Print out every line of the material exactly. Include no pictures.

**Data shown:**
::::::

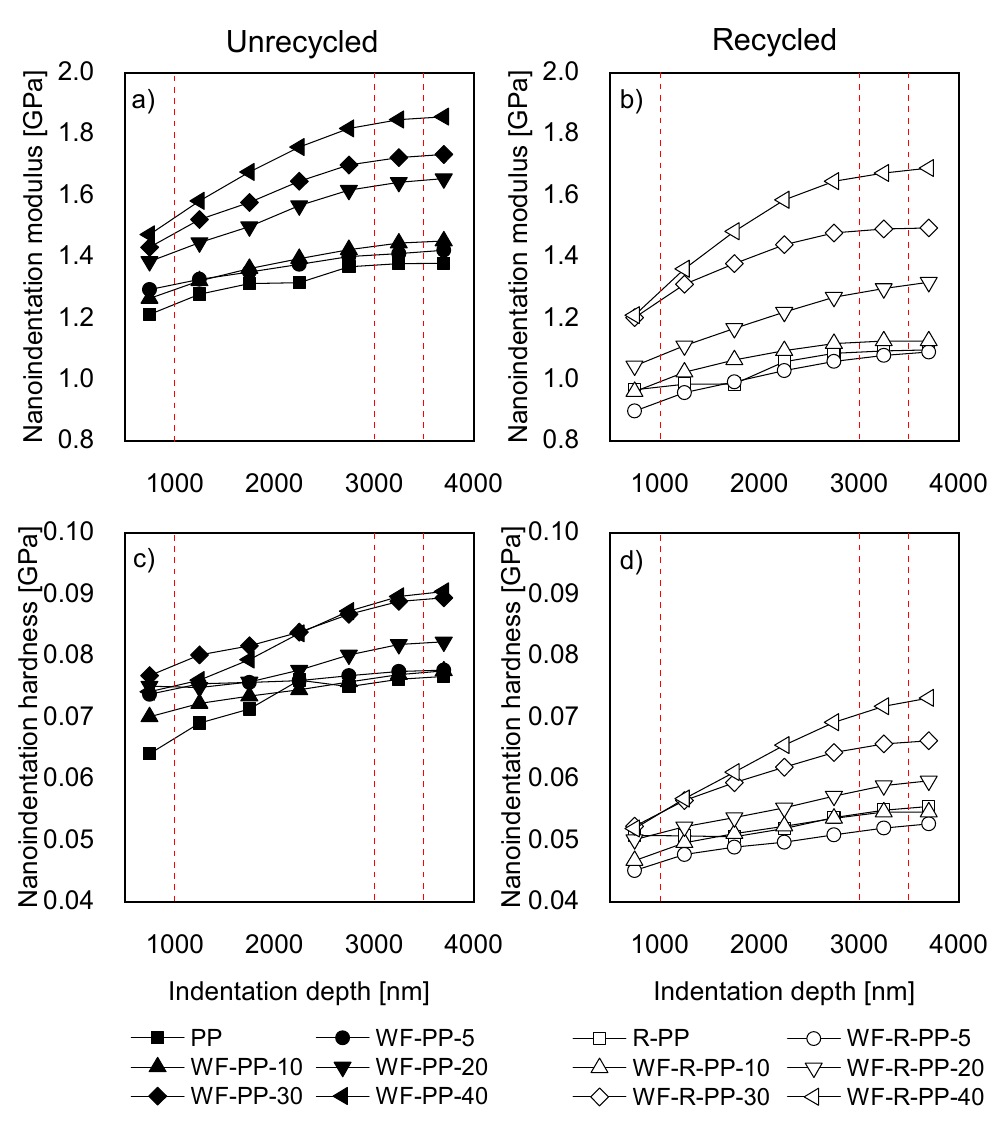
Figure 14. Nanoindentation modulus as a function of indentation depth for ( a ) unrecycled and ( b ) recycled materials. Nanoindentation hardness as a function of indentation depth for ( c ) unrecycled and ( d) recycled materials.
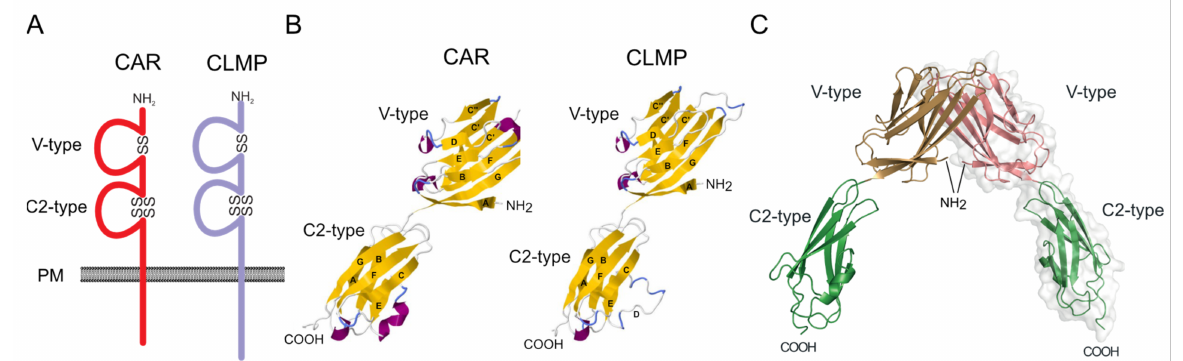
Figure 2. ( A ) Scheme of CLMP and CAR. Ig domains are indicated as loops. Disulfide bridges between β -sheets of Ig-domains are depicted by SS. ( B ) Crystal structure of the extracellular region of CAR at a 2.19 Å resolution (PDB: 3jz7A) [21,22] which was used to calculate the CLMP protein tertiary structure by Phyre2 [24]. β -strands in the N-terminal and C-terminal domain are labelled in uppercase letters. ( C ) Two symmetry-related mCAR monomers form a U-shaped dimer via their N-terminal domains. This dimer formation might also be predicted for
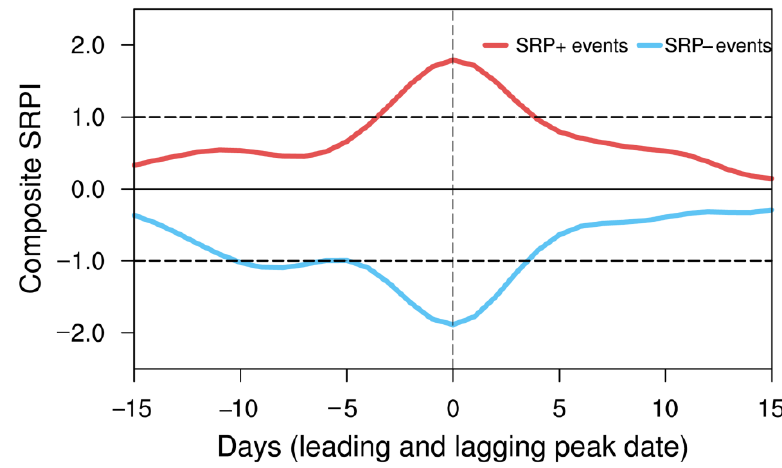
Figure 2. Composite indices of SRP+ (red line) and SRP − (blue line) events from day − 15 to day 15. The numbers on the abscissa represent the days leading (negative) and lagging (positive) the peak date of SRP events.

::::::

**Output:**
Figure 14. Nanoindentation modulus as a function of indentation depth for ( a ) unrecycled and ( b ) recycled materials. Nanoindentation hardness as a function of indentation depth for ( c ) unrecycled and ( d) recycled materials.
Figure 2. ( A ) Scheme of CLMP and CAR. Ig domains are indicated as loops. Disulfide bridges between β -sheets of Ig-domains are depicted by SS. ( B ) Crystal structure of the extracellular region of CAR at a 2.19 Å resolution (PDB: 3jz7A) [21,22] which was used to calculate the CLMP protein tertiary structure by Phyre2 [24]. β -strands in the N-terminal and C-terminal domain are labelled in uppercase letters. ( C ) Two symmetry-related mCAR monomers form a U-shaped dimer via their N-terminal domains. This dimer formation might also be predicted for
Figure 2. Composite indices of SRP+ (red line) and SRP − (blue line) events from day − 15 to day 15. The numbers on the abscissa represent the days leading (negative) and lagging (positive) the peak date of SRP events.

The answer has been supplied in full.